With respect to mental incapacity, California law specifies that equitable tolling may be appropriate during the time the party “lacked the legal capacity to make decisions.” Cal. Code Civ. Proc. § 352(a). The fact that a plaintiff was mentally impaired is not, by itself, sufficient to warrant tolling. Lang v. Sacramento Sheriff Dep't, No. 2:14-cv-0777 EFB P, 2017 WL 1093838, at *2 (E.D. Cal. Mar. 23, 2017). Rather, the provision only applies where the individual is “incapable of caring for [his] property or transacting business or understanding the nature or effects of [his] acts.” Estate of Stern v. Tuscan Retreat, Inc., 725 Fed.Appx. 518, 521 (9th Cir. 2018) (citation omitted). This lack of legal capacity must have been present at the time the plaintiff's claim accrued. Cal. Code Civ. Proc. § 354(a). As noted above, “a claim accrues when the plaintiff knows or has reason to know of the injury which is the basis of the action.” TwoRivers v. Lewis, 174 F.3d 987, 991 (9th Cir. 1999).
However, equitable tolling requires that the complaint clearly address the application of the doctrine. Cervantes, 5 F.3d at 1277. Here, plaintiff's complaint does not address the doctrine of equitable tolling. And plaintiff's opposition merely refers to equitable tolling in a vague and conclusory manner. Accordingly, the undersigned cannot find that the statute of limitations should be tolled and defendant's motion to dismiss the complaint's § 1983 claims must be granted.
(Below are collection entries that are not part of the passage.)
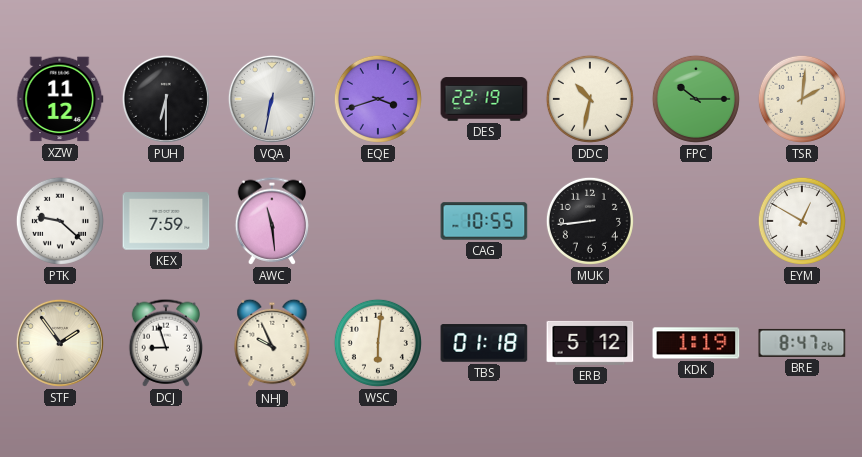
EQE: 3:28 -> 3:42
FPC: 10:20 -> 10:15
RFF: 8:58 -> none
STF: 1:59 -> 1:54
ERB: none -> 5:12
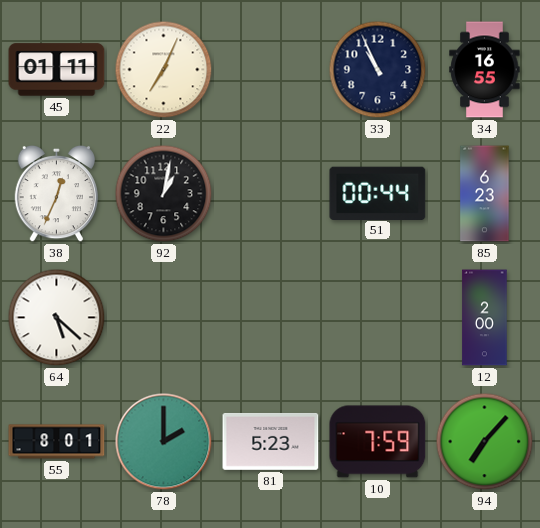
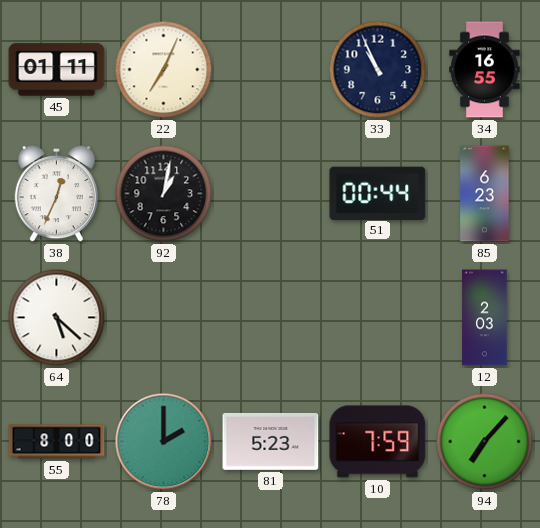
12: 2:00 -> 2:03
55: 8:01 -> 8:00
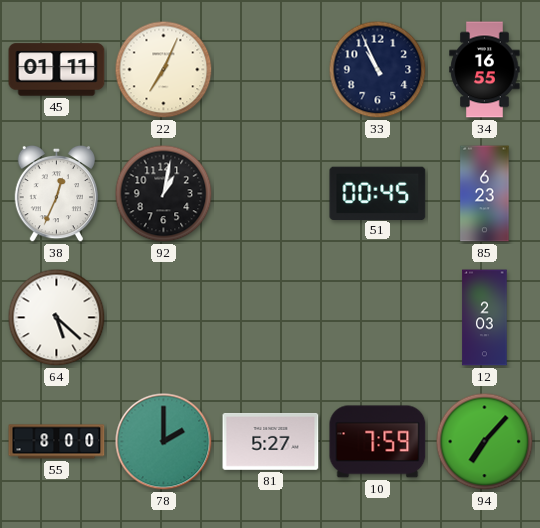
51: 00:44 -> 00:45
81: 5:23 -> 5:27
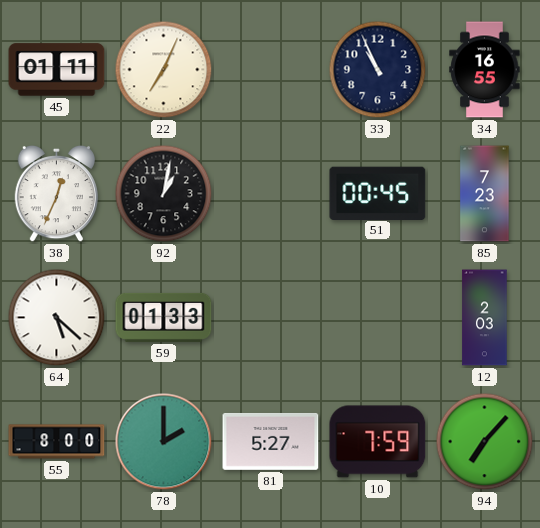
85: 6:23 -> 7:23
59: none -> 01:33
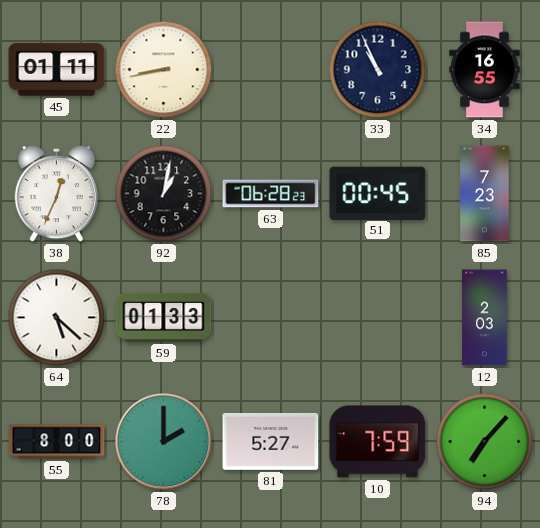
22: 7:04 -> 8:43
63: none -> 06:28
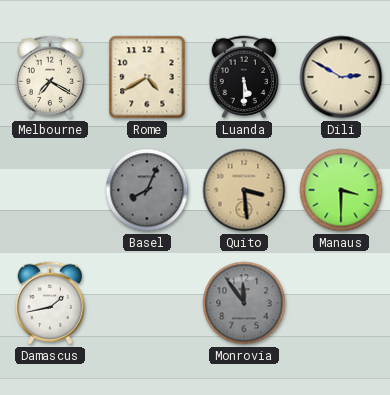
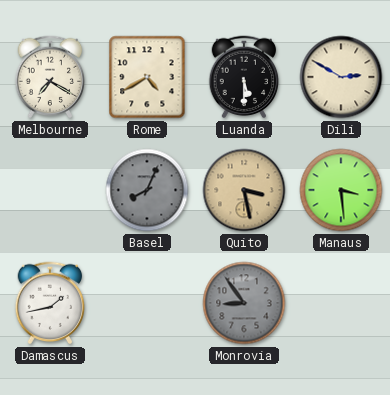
Quito: 3:29 -> 3:28
Manaus: 3:30 -> 3:29
Monrovia: 11:54 -> 8:54
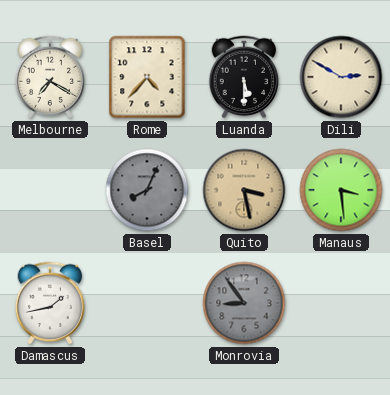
Rome: 4:40 -> 4:37
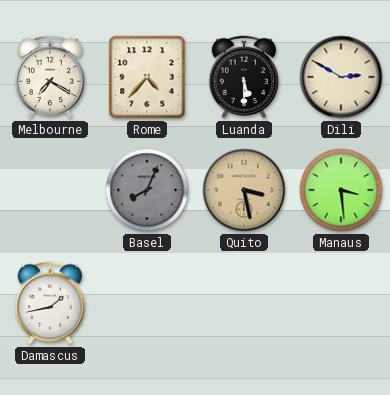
Monrovia: 8:54 -> none
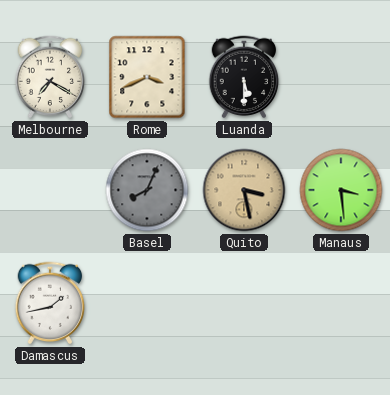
Rome: 4:37 -> 3:41
Dili: 2:50 -> none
In light of the complaint's failure to state a claim over which the court would have federal question jurisdiction, the undersigned will not address the complaint's state law claims at this time.
II. Leave to Amend
“Leave should be freely given when justice so requires.” California Architectural Bldg. Prod. v. Franciscan Ceramics, 818 F.2d 1466, 1472 (9th Cir. 1988). The undersigned has carefully considered whether plaintiff could amend the claims to allege facts that meet the conditions for equitable tolling. Considering the clear policy in favor of granting leave to amend, and the unresolved equitable tolling issue, plaintiff will be granted leave to amend.
Plaintiff is cautioned, however, that if plaintiff elects to file an amended complaint “the tenet that a court must accept as true all of the allegations contained in a complaint is inapplicable to legal conclusions. Threadbare recitals of the elements of a cause of action, supported by mere conclusory statements, do not suffice.” Ashcroft, 556 U.S. at 678. “While legal conclusions can provide the complaint's framework, they must be supported by factual allegations.” Id. at 679. Those facts must be sufficient to push the claims “across the line from conceivable to plausible[.]” Id. at 680 (quoting Twombly, 550 U.S. at 557).
Plaintiff is also reminded that the court cannot refer to a prior pleading in order to make an amended complaint complete. Local Rule 220 requires that any amended complaint be complete in itself without reference to prior pleadings. The amended complaint will supersede the original complaint. See Loux v. Rhay, 375 F.2d 55, 57 (9th Cir. 1967). Thus, in an amended complaint, just as if it were the initial complaint filed in the case, each defendant must be listed in the caption and identified in the body of the complaint, and each claim and the involvement of each defendant must be sufficiently alleged. Any amended complaint which plaintiff may elect to file must also include concise but complete factual allegations describing the conduct and events which underlie plaintiff's claims.
CONCLUSION
Accordingly, IT IS HEREBY ORDERED that:
1. Defendant's March 21, 2023, motion to dismiss (ECF No. 8), amended on March 22, 2023 (ECF No. 11) is granted;
2. The complaint filed September 19, 2022 (ECF No. 1) is dismissed with leave to amend;
3. Within twenty-eight days from the date of this order, an amended complaint shall be filed that cures the defects noted in this order and complies with the Federal Rules of Civil Procedure and the Local Rules of Practice. The amended complaint must bear the case number assigned to this action and must be titled “Amended Complaint”; and
4. Plaintiff is cautioned that the failure to comply with this order in a timely manner may result in a recommendation that this action be dismissed.